» A FAZER: No texto selecionado, em que ponto Śrī Kṛṣṇa orienta Arjuna a fixar a mente no sādhanā para controlar a paixão?

━━━ TEXTO SELECIONADO

Se você fizer bem a sua parte, outras pessoas irão ficar com inveja e tentarão puxá-lo para baixo, tentarão diminuí-lo. Se você fizer mal a sua parte, as pessoas ainda vão reclamar e tentarão puxá-lo para baixo. Essa é a lei da vida. Ninguém fala mais uma sequer palavra boa acerca de qualquer pessoa, são sempre queixas. A melhor maneira é não reagir aos elogios ou as injúrias. Se alguém lhe diz: «Você é um cachorro», ao invés de ficar com raiva e latir para a pessoa, dizendo: «Como você pode me chamar disso?» ou «você me chamou de que?», diga: «Maravilha, apenas um cão reconhece outro cão», [então] o momento passa de forma clara, sem raiva. Desta forma as reações têm de ser gerenciadas e, em vez de tornarem-se a causa da dor, elas se tornam a causa do riso.

Faça-se a tua vontade

Se você adquirir essa capacidade, então todas as suas ações estarão oferecidas a Brahman, o Ser supremo, pois se torna como um instrumento que é tocado. O harmônio pode tocar belas músicas, mas não por si mesmo. O músico tem de tocá-lo. Da mesma forma, a compreensão de que não sou eu quem faz a ação no mundo e nem desfruto dela eventualmente ocorre. Enquanto a atenção for desviada por razões, motivos e propósitos egoístas, sempre serei eu quem faz a ação, bem como sempre serei eu o desfrutador de seus resultados – eu faço e desfruto. Mas uma vez que a atitude, identificação e percepção muda o foco do ego para a compreensão que não sou eu o autor, renunciando o ego limitado, então [a realização] do Absoluto começa.

Todo o ensinamento a Arjuna dado por Śrī Kṛṣṇa usa a meditação como uma ferramenta para retrair os sentidos, desenvolver a consciência e o conhecimento. A meditação não trata de afastar-se do mundo, mas estar envolvido cada vez mais nele. É desenvolver o conhecimento da situação, o seu dever, compromisso, obrigação e intenção. É gerenciar a paixão, o medo, a raiva, a atração e o apego. É torne-se ativo de forma criativa. É desenvolver e expandir a consciência para que possa aumentar o seu conhecimento. A meditação é usada para aumentar jñāna, consciência de si mesmo, de como se comportar em diferentes momentos e situações da vida.

Contenha o movimento selvagem dos sentidos, fixando a consciência e a atenção, e tente atingir a experiência do Absoluto passando pelas camadas da mente. Permaneça fiel ao seu objetivo – a perfeição em pratyāhāra. Não deixe que as diferentes expressões e experiências da mente desviem sua atenção e consciência. Assim como um pouco de vento é suficiente para mover um barco a velas pelo oceano, da mesma maneira, uma diversão simples, em qualquer nível, irá balançar seu barco no oceano da paz interior.

Então Arjuna coloca uma questão: «Como faço para controlar a paixão? Você falou de antar mouna como o processo para gerenciar as condições e estados de medo, ansiedade e apegos, mas como gerenciar as paixões?» Śrī Kṛṣṇa dá a Arjuna um sādhanā: fixar a mente no centro entre as sobrancelhas e regular a respiração, fazer com que a inspiração e expiração durem o maior tempo possível e no espaço entre elas, manter o foco da consciência no o Ser interior.

━━━━━━
━━━ DADOS FORNECIDOS

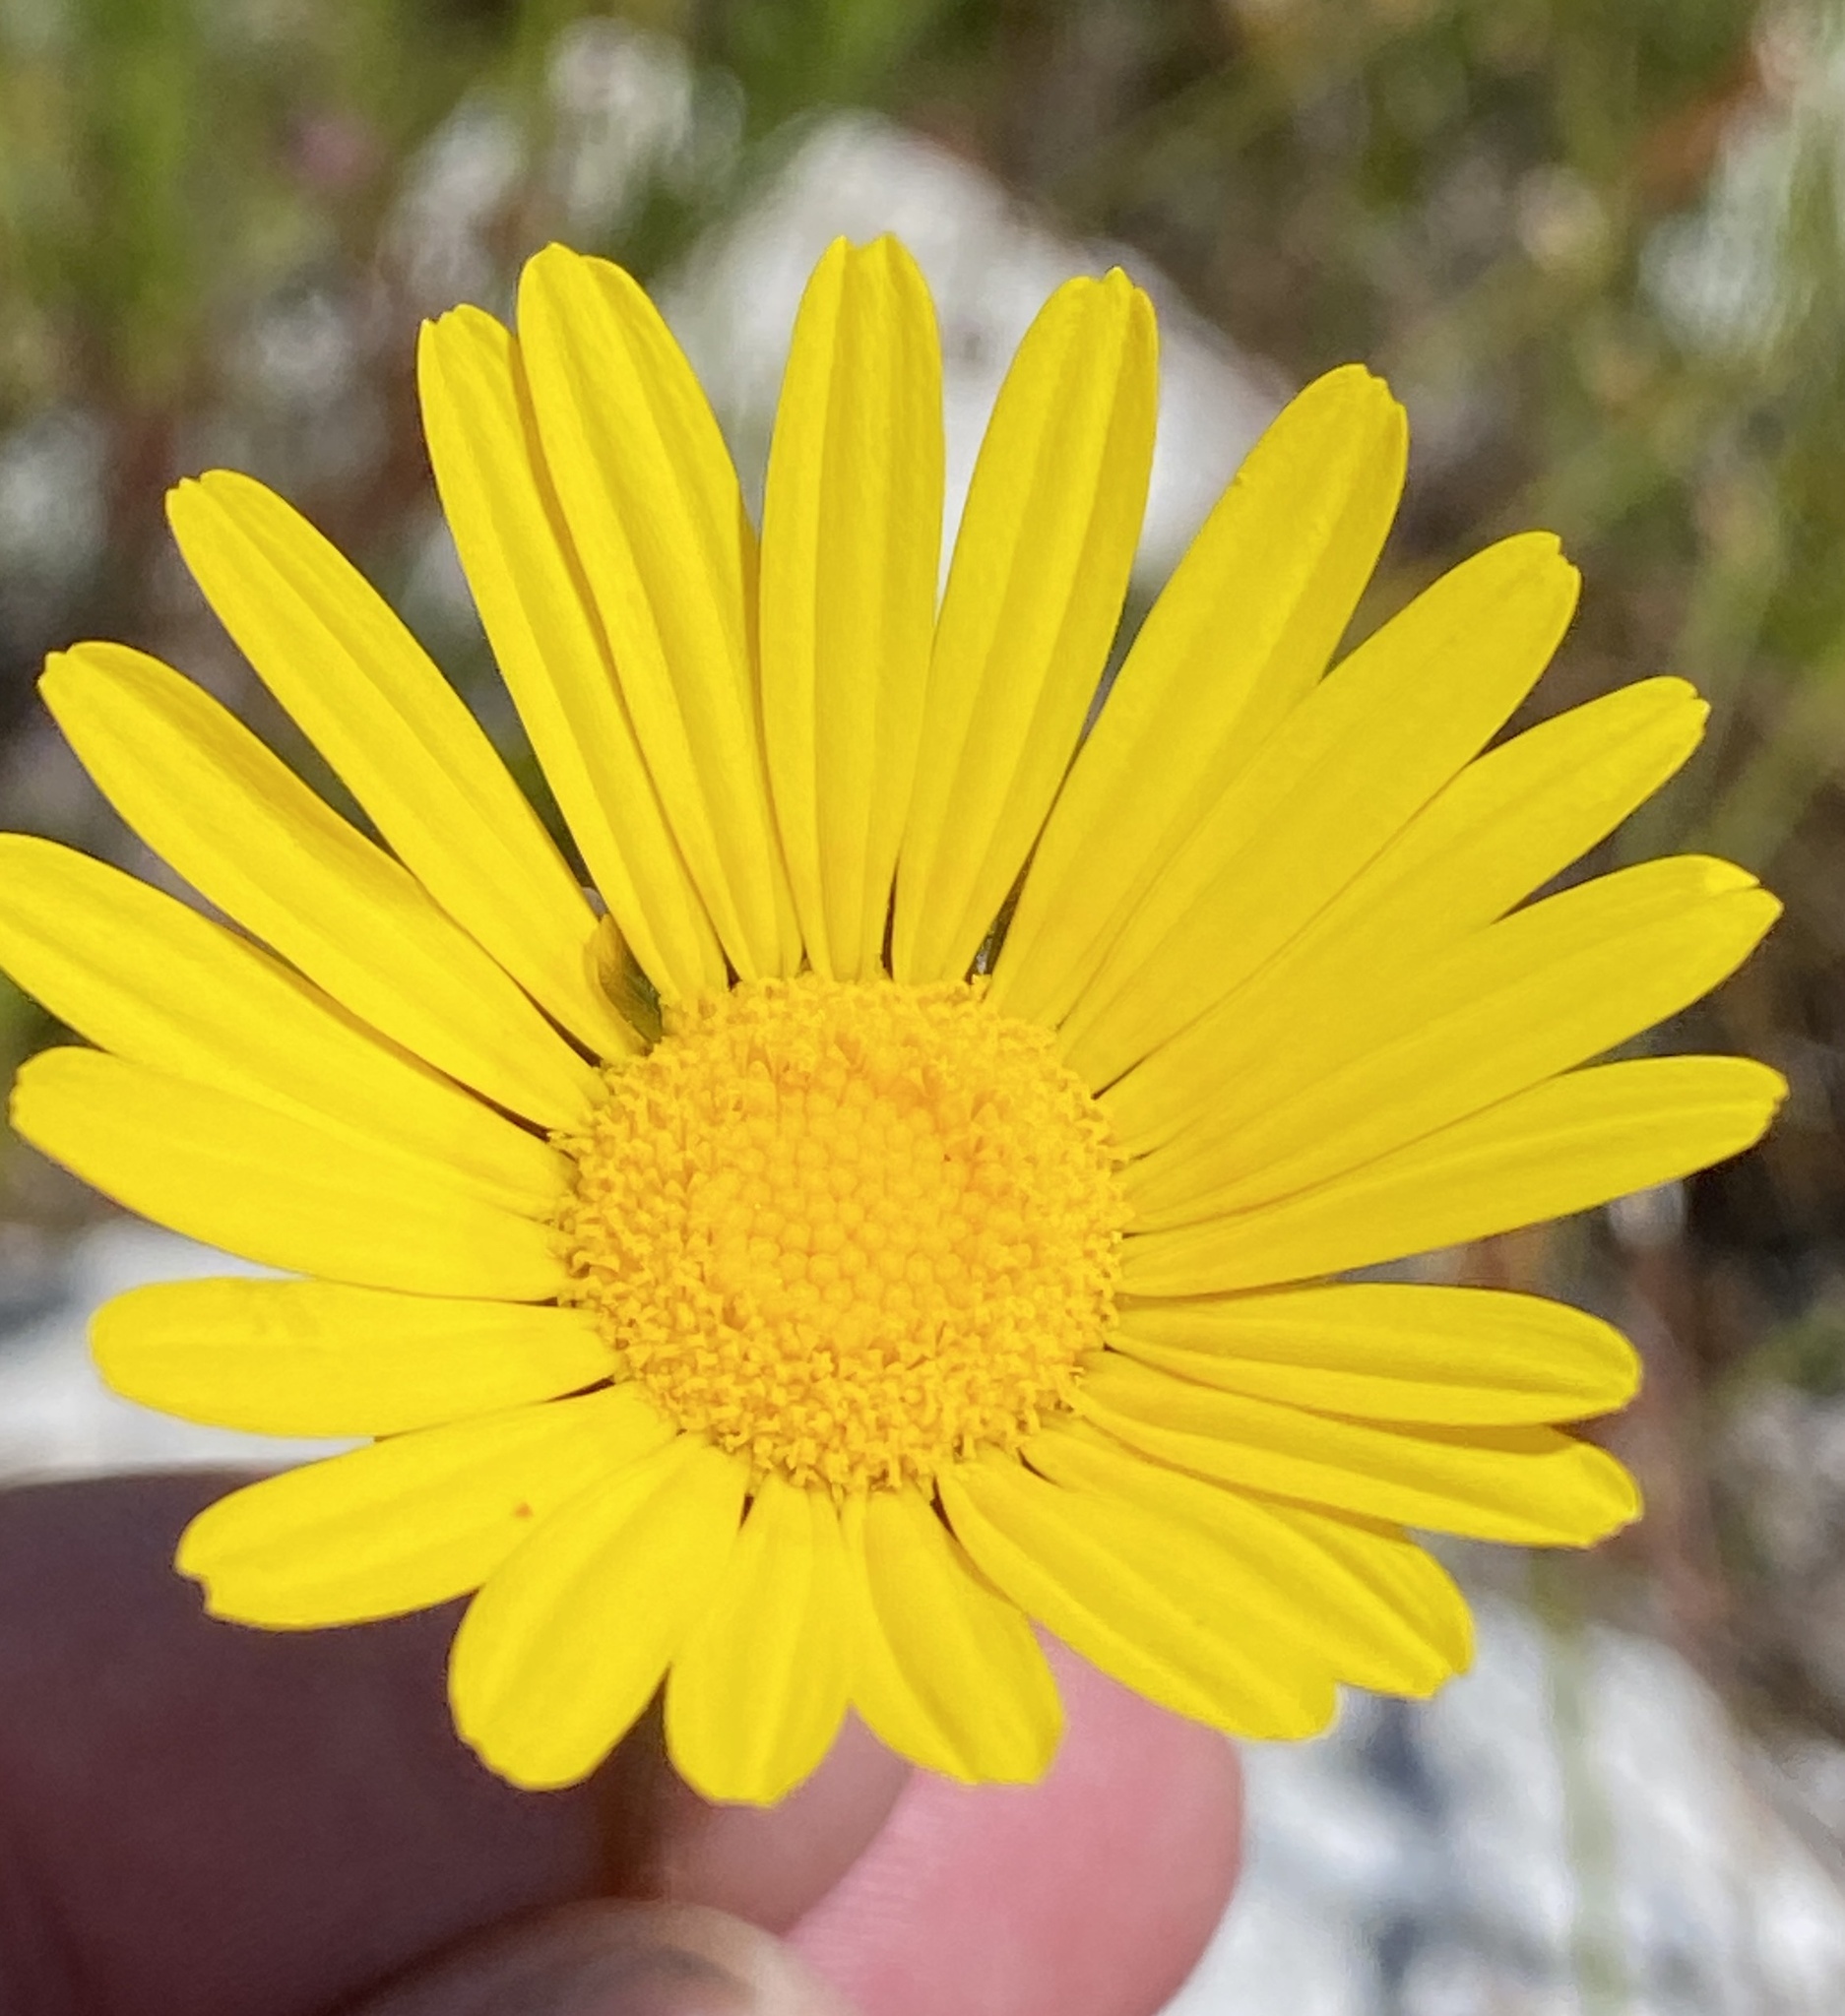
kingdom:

━━━━━━

» RESULTADO DA TAREFA: No centro entre as sobrancelhas.